Find a point on the curve y = x³ + 1 where the tangent is parallel to the chord joining (1, 2) and (3, 28) ?

Answer 1

​Let : 

\[f\left( x \right) = x^3 + 1\] 

The tangent to the curve is parallel to the chord joining the points  \[\left( 1, 2 \right)\] and \[\left( 3, 28 \right)\] .

Assume that the chord joins the points \[\left( a, f\left( a \right) \right)\] and \[\left( b, f\left( b \right) \right)\] .

\[\therefore\] \[a = 1, b = 3\]

The polynomial function is everywhere continuous and differentiable.
So, \[f\left( x \right) = x^3 + 1\] is continuous on \[\left[ 1, 3 \right]\] and differentiable on \[\left( 1, 3 \right)\] .

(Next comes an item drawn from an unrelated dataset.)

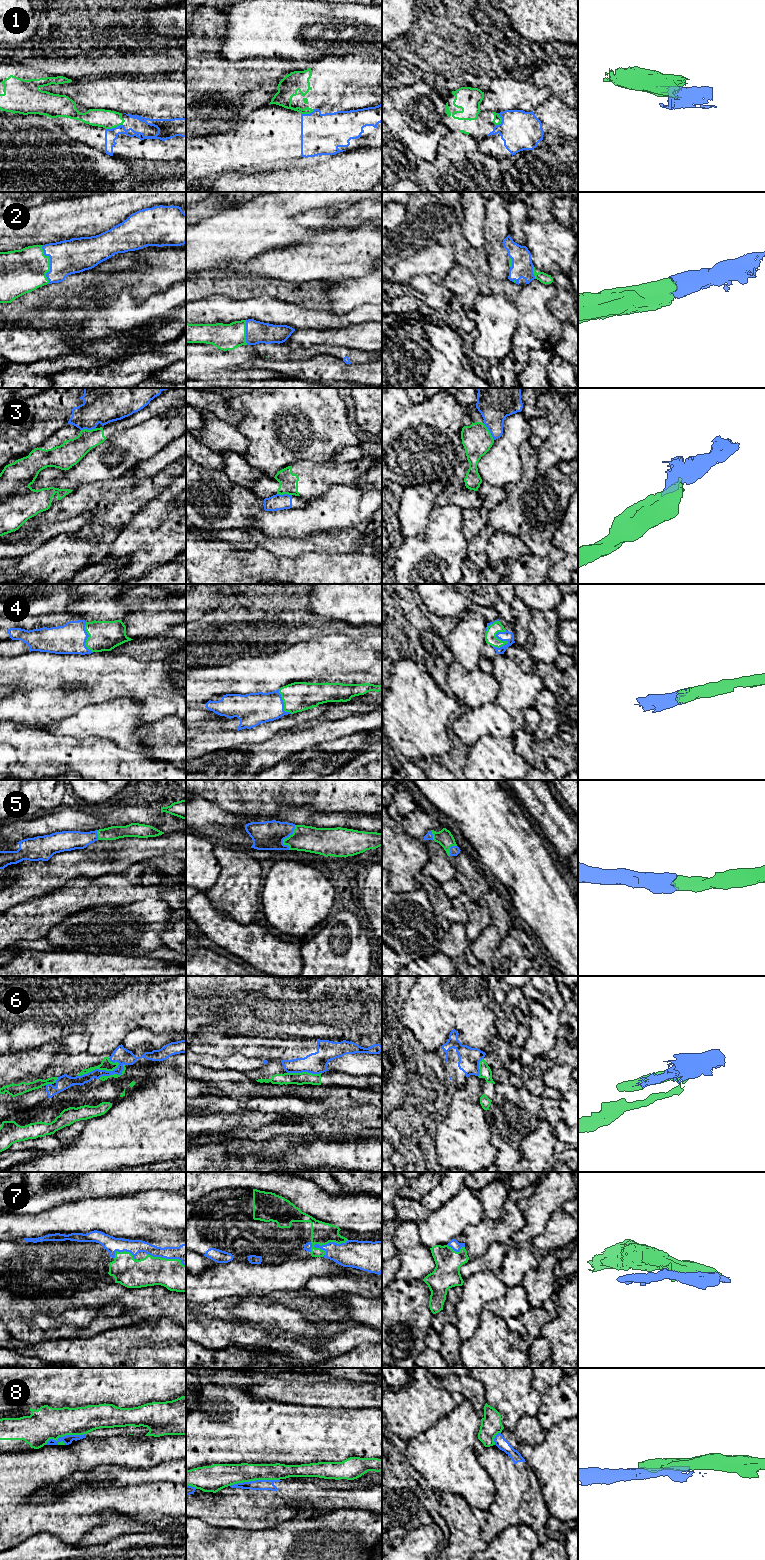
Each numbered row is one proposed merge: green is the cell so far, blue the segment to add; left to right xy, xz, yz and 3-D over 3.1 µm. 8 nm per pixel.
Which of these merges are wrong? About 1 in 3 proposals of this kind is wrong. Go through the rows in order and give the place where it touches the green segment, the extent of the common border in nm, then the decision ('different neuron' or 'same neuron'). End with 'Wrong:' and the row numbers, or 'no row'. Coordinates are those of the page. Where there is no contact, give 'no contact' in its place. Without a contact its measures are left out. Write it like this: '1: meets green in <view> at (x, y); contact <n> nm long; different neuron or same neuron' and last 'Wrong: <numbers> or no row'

Thus, both the conditions of Lagrange's theorem are satisfied.
Consequently, there exists \[c \in \left( 1, 3 \right)\] such that 

\[f'\left( c \right) = \frac{f\left( 3 \right) - f\left( 1 \right)}{3 - 1}\] .

Now, 

\[f\left( x \right) = x^3 + 1\]\[\Rightarrow\] \[f'\left( x \right) = 3 x^2\] ,\[f\left( 1 \right) = 2, f\left( 3 \right) = 28\]

\[\therefore\] \[f'\left( x \right) = \frac{f\left( 3 \right) - f\left( 1 \right)}{3 - 1}\]

\[\Rightarrow\] \[3 x^2 = \frac{26}{2} \Rightarrow 3 x^2 = 13 \Rightarrow x = \pm \sqrt{\frac{13}{3}}\]

Thus,\[c = \sqrt{\frac{13}{3}}\]  such that ​

\[f'\left( c \right) = \frac{f\left( 3 \right) - f\left( 1 \right)}{3 - 1}\] .

Clearly, 

\[f\left( c \right) = \left[ \left( \frac{13}{3} \right)^\frac{3}{2} + 1 \right]\]

Thus, \[\left( c, f\left( c \right) \right)\]  i.e.​  

\[\left( \sqrt{\frac{13}{3}}, 1 + \left( \frac{13}{3} \right)^\frac{3}{2} \right)\]  is a point on the given curve where the tangent is parallel to the chord joining the points \[\left( 1, 2 \right)\] and \[\left( 3, 28 \right)\] .